- _MATERIAL PROVIDED_:
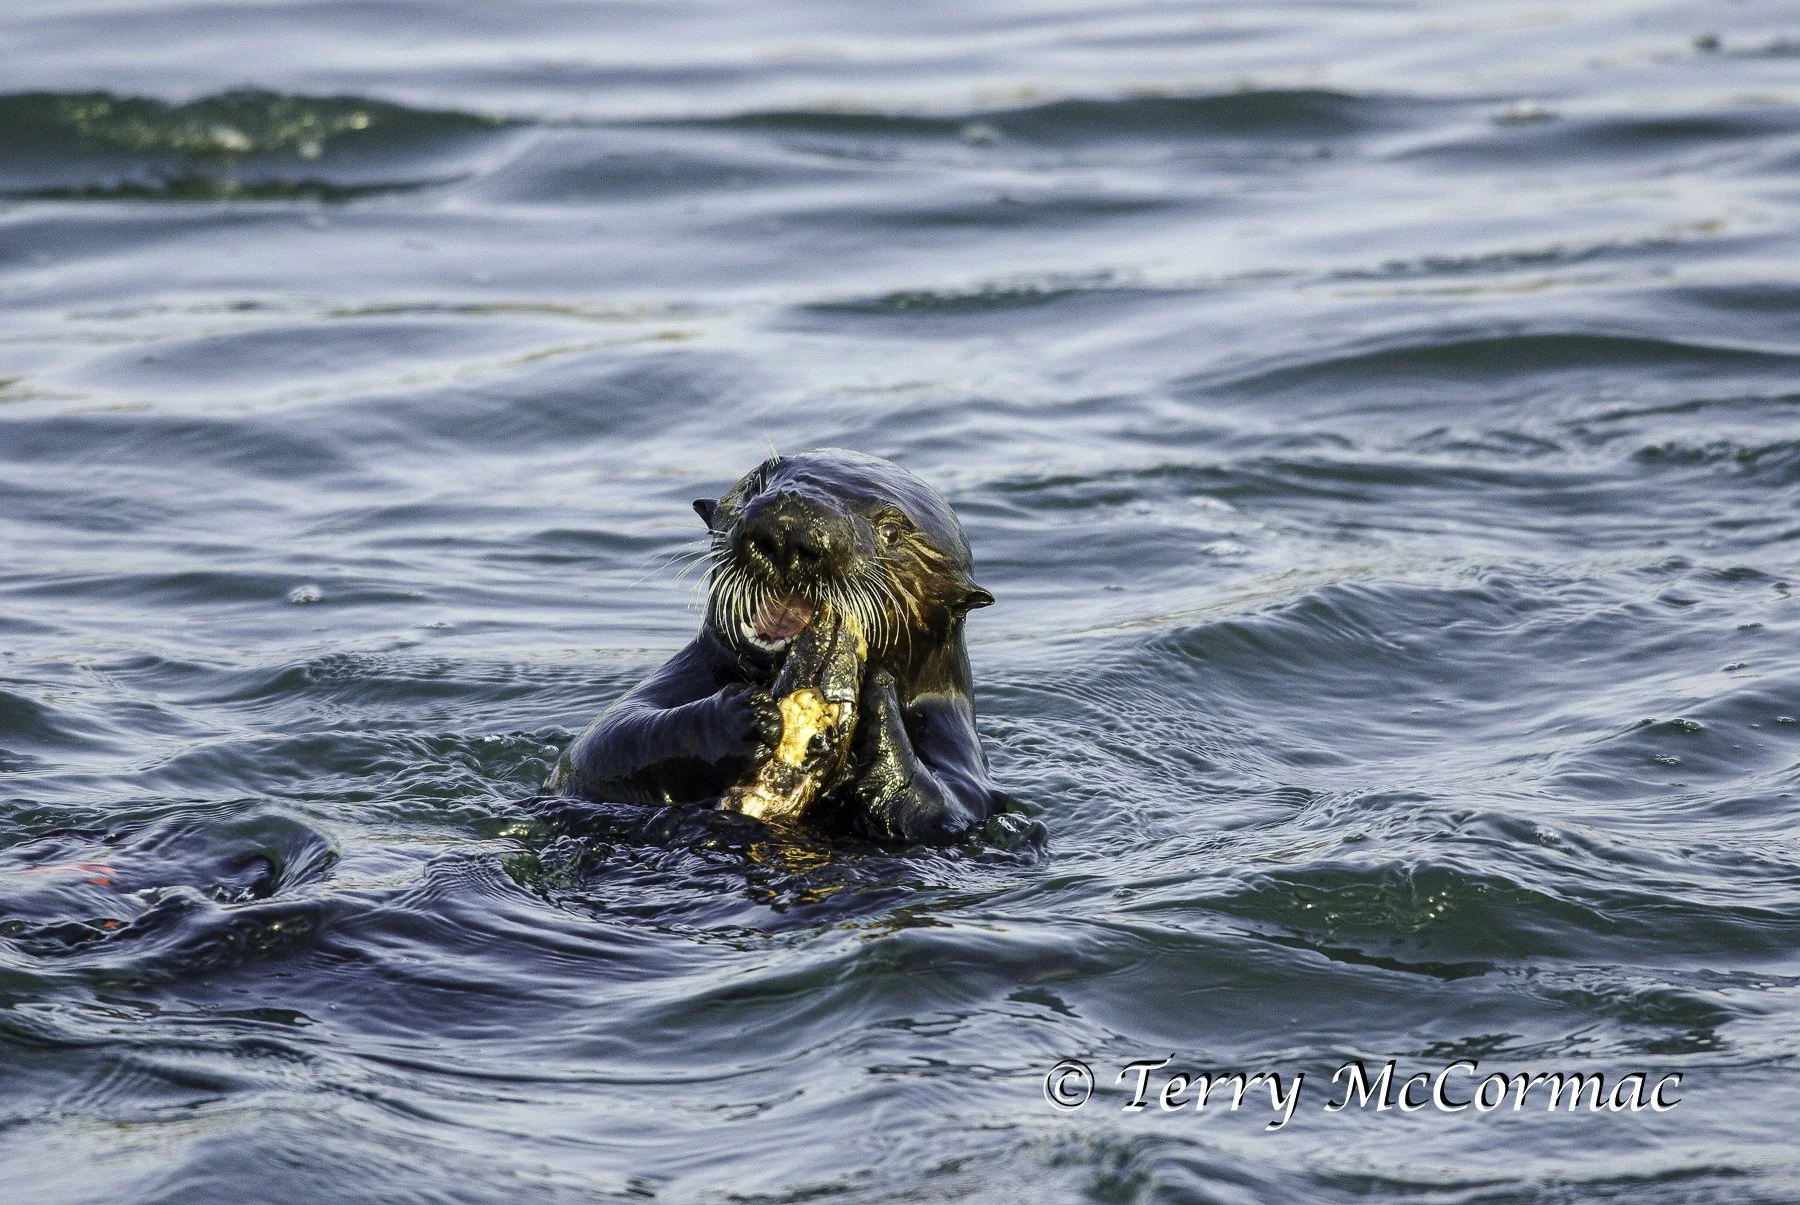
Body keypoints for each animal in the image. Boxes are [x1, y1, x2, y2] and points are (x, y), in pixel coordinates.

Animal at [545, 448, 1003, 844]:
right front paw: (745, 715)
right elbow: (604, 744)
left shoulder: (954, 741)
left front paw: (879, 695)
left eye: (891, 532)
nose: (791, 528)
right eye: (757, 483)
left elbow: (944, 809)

- _TASK PROMPT_: For the word "right", say how many lines of the records above contain it. Reply with the number alone.

- _RESPONSE AREA_: 3